Build your personal brand as someone who knows not only how to find information but also what to do with it. The experience that many info pros have with both virtual communities and information management means that we can provide creative solutions to the questions that people are likely asking within the organization:
• This is interesting. Do my colleagues know about this?
• What’s this? Do any of my colleagues know about this?
• Who else knows about this? Should we be talking together?
• Who knows about this vendor/customer/competitor/etc.?
• What is happening in my professional “territory”? What should I be watching?
What can you do to help with these questions? Our Web 2.0 skills enable us to offer information management services to our organization by building wikis for groups, offering customized RSS feeds, or facilitating the creation of a social network of employees.
And finally, be flexible. We live in weird times, and we’re required to regularly challenge all our assumptions. As we expand our own notion of what our strategic value is within an organization, we can start living large, even in lean times.
Living Large on Your Own
In addition to the suggestions in this article, we independent info pros have some other options in terms of cutting expenses. When is the last time you compared health insurance premiums? Is it time to raise your deductible and promise yourself you won’t get sick? Could you be getting better interest rates and fees with another bank? Is your credit card processing company charging you more than another vendor would?
Info-entrepreneurs also spend money — judiciously — on advertising and marketing. For example, you may place display ads in the key publications your clients read. Look at each of these carefully and consider whether this is a critical marketing expense.
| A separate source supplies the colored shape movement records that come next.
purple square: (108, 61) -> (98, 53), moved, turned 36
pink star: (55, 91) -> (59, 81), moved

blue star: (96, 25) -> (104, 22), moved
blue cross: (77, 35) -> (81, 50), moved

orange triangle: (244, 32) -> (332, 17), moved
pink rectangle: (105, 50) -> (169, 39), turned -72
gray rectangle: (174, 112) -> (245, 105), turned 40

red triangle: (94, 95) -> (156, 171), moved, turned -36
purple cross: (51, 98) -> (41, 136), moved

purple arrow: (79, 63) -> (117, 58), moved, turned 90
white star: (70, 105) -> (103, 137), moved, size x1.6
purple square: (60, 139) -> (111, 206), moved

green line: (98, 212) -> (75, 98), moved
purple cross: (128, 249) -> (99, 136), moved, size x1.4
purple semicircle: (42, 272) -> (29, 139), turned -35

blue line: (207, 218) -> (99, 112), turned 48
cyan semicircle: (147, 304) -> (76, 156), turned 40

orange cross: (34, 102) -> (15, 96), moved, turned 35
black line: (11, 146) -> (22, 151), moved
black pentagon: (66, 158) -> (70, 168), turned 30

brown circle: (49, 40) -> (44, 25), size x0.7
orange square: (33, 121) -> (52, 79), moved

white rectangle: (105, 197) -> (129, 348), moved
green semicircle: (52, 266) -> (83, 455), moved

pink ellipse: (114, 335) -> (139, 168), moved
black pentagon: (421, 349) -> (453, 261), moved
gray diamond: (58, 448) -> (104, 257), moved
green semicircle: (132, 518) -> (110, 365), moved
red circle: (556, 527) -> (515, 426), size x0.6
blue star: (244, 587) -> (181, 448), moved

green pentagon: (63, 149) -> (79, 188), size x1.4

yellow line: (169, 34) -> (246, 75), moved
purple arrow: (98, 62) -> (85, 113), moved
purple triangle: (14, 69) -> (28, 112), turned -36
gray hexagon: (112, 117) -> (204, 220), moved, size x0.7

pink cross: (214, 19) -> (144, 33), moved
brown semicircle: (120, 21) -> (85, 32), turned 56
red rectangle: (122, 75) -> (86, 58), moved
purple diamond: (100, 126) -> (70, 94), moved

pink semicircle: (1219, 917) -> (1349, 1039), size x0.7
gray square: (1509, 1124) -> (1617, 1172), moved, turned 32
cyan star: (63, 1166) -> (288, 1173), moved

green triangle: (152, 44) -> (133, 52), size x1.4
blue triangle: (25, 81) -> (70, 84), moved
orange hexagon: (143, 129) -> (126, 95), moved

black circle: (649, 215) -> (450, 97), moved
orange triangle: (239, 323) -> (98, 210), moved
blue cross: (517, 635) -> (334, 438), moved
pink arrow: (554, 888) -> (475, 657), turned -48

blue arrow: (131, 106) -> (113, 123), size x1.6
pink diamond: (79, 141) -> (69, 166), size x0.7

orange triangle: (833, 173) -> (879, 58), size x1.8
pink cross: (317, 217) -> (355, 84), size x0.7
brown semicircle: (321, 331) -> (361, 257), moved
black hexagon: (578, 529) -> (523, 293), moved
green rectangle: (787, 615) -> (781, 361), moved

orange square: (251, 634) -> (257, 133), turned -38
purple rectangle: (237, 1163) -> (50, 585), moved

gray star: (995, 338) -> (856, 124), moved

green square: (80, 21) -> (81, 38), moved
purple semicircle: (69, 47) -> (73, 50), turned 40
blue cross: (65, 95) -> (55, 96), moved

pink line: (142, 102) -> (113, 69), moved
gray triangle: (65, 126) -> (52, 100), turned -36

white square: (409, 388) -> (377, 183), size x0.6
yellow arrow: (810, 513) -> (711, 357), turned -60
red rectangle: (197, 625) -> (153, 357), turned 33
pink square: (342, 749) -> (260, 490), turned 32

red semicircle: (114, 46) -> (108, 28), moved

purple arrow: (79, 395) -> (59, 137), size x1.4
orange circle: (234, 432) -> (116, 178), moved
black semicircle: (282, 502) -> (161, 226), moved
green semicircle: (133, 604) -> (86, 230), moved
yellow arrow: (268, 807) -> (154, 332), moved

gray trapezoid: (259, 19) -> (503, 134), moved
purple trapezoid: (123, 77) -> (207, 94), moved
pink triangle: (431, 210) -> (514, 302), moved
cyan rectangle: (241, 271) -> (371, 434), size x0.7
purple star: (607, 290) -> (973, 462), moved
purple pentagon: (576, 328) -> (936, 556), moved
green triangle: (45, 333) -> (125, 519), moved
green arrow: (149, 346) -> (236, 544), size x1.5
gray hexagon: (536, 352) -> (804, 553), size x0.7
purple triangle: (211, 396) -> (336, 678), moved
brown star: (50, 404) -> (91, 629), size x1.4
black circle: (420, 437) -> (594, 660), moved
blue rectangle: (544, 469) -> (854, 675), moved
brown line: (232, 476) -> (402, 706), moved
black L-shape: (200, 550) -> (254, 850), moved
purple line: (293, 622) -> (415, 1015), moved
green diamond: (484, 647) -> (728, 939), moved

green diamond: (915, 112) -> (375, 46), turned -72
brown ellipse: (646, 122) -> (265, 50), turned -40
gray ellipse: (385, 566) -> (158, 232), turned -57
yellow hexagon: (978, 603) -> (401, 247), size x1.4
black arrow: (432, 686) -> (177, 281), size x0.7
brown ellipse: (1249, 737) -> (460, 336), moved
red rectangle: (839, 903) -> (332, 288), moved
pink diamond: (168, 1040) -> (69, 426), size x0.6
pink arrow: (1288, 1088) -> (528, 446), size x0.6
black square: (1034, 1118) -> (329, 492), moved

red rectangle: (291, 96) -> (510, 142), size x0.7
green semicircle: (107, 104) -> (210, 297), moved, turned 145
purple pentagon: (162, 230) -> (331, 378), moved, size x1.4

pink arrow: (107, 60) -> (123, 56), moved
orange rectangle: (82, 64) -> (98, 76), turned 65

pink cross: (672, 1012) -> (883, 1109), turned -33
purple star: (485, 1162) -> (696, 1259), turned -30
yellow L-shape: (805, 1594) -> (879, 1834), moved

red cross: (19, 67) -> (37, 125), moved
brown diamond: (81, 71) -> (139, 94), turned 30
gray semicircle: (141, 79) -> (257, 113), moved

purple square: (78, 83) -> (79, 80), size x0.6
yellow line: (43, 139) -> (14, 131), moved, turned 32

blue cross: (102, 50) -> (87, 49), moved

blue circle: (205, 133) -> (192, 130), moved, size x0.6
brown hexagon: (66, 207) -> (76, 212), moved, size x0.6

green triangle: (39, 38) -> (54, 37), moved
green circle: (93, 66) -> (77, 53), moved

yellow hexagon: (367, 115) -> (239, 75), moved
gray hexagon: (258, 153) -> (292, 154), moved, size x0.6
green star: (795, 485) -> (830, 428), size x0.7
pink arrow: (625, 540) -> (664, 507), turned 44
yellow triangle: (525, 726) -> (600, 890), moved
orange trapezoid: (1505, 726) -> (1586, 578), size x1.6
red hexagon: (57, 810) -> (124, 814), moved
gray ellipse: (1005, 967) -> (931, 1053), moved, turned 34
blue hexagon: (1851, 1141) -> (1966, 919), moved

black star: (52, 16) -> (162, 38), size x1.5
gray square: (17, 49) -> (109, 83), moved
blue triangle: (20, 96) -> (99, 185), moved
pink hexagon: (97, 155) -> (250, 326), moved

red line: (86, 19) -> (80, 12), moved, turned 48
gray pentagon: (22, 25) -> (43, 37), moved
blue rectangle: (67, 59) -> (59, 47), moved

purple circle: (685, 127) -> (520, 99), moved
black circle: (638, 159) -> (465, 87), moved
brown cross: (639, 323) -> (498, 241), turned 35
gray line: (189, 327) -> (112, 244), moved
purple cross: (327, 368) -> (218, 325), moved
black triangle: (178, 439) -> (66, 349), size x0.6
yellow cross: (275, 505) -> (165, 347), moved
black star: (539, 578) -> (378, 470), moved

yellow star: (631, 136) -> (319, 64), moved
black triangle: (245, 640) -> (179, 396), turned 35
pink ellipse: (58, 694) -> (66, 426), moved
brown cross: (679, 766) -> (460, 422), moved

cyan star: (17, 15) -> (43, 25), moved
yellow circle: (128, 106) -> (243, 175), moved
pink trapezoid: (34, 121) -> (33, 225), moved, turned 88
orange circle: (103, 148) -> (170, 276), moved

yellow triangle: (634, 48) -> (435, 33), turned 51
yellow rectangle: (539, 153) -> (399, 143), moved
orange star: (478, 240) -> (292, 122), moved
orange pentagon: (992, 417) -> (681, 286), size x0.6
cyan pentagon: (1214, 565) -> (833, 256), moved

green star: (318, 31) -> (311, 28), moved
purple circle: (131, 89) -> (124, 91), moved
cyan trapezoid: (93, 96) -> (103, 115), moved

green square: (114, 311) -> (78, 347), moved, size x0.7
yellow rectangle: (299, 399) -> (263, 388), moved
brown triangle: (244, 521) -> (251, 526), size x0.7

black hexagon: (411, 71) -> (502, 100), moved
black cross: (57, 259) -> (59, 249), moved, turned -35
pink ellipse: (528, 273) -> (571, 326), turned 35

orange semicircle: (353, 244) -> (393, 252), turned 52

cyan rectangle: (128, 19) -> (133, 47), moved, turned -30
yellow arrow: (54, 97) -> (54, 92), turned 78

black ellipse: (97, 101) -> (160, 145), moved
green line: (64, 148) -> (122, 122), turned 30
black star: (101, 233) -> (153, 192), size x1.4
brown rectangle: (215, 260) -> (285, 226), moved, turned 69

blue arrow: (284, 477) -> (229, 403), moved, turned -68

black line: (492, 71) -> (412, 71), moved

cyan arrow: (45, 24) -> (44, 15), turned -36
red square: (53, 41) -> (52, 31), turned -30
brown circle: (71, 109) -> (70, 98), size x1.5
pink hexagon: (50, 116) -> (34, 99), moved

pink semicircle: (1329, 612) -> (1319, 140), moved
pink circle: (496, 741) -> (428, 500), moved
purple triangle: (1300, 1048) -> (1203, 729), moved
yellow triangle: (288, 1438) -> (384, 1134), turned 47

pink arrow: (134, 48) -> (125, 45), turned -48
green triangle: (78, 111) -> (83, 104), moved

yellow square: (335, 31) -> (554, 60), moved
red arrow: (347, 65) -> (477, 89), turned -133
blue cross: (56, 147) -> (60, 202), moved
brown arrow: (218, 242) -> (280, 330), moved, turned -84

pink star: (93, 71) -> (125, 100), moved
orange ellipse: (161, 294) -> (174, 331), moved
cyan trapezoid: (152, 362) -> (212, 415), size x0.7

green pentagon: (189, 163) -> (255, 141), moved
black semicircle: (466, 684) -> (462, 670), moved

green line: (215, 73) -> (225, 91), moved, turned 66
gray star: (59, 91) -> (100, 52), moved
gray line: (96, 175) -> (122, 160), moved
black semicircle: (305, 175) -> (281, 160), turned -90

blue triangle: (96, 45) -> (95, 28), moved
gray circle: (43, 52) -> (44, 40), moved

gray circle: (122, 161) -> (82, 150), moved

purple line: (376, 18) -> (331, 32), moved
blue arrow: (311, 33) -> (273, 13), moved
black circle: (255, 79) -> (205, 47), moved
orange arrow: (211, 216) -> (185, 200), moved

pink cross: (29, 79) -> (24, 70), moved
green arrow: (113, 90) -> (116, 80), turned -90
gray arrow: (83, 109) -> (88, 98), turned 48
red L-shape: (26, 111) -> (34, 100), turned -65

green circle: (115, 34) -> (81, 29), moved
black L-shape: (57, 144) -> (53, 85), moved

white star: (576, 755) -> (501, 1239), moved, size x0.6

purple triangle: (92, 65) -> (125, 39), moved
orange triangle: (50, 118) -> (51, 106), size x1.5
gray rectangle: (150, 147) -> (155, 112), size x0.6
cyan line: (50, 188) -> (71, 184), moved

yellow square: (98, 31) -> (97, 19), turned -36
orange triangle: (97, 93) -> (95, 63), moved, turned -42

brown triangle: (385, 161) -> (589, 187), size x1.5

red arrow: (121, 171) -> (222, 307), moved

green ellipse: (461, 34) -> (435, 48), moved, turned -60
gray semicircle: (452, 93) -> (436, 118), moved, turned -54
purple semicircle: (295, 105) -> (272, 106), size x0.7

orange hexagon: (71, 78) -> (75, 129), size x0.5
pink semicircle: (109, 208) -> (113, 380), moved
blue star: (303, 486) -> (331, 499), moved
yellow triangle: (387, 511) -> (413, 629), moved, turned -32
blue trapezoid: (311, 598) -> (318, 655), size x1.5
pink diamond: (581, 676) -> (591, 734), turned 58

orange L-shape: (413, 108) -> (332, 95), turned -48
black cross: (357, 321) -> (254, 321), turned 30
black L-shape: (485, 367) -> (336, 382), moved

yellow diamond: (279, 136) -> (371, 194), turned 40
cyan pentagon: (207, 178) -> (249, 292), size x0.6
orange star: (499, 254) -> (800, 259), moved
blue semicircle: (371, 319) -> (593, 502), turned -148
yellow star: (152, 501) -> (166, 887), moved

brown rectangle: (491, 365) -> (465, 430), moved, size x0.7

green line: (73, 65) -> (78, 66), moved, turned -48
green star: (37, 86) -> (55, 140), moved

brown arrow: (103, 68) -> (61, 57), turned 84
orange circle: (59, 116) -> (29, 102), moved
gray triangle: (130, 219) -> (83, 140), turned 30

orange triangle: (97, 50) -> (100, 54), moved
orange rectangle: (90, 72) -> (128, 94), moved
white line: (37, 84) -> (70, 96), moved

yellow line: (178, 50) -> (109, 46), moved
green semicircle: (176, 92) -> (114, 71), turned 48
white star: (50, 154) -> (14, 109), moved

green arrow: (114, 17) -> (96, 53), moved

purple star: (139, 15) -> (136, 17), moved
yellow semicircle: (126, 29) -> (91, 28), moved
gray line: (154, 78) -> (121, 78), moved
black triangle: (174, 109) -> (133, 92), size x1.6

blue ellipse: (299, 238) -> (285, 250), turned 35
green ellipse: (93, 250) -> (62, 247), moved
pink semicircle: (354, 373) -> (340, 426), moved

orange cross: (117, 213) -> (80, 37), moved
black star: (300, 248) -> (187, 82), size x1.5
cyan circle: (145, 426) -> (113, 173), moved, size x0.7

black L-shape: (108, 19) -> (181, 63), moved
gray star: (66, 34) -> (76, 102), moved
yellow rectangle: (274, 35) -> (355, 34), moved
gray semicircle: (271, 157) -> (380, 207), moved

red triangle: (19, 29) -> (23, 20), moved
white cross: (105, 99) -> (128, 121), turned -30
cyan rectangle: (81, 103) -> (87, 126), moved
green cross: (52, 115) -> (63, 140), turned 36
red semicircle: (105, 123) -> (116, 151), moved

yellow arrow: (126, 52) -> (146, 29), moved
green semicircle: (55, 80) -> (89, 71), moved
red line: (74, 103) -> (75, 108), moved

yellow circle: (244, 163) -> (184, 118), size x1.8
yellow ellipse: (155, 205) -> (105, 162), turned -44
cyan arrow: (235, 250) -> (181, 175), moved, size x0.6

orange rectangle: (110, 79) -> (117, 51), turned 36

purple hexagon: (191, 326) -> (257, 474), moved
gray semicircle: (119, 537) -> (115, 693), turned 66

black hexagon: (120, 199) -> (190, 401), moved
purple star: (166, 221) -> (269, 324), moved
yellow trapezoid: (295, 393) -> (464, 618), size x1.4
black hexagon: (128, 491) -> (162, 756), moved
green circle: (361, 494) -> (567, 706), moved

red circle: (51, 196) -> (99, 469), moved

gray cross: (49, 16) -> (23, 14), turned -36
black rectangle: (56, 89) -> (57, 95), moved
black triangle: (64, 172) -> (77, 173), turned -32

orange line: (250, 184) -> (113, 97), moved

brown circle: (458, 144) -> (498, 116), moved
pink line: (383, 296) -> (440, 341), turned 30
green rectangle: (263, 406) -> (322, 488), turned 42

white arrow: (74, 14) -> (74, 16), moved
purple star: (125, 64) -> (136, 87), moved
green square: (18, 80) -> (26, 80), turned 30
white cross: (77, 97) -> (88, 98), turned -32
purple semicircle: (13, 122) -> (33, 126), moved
It may well be that you decide it is vital that your clients see your name in every issue; if so, move down the list to other ads or sponsorships you maintain and evaluate the ROI of each one. But remember, you don’t want to suddenly disappear from your clients’ landscape.
Like other info pros, we have to think about how we can make ourselves recession-proof. The key element is to think strategically, which means spending your marketing budget (in terms of time and money) equally on efforts that will have short-term and long-term pay-offs.
This also means building the right kind of client base. Clients worth pursuing and cultivating usually look like this:
• Likely to provide repeat business
• Likely to become a source of referrals or will provide you with access to prospective clients
• Have more money than time
• Understand the value an info-entrepreneur provides
• Integrate you into their information-gathering routine.
As you evaluate your marketing plan for the year, consider what specific actions you can take to attract those ideal clients. That might mean focusing your marketing on a higher-level executive, expanding your niche in response to what the market needs, or developing a stronger reputation within your prospective client base to establish yourself as the information expert in their field.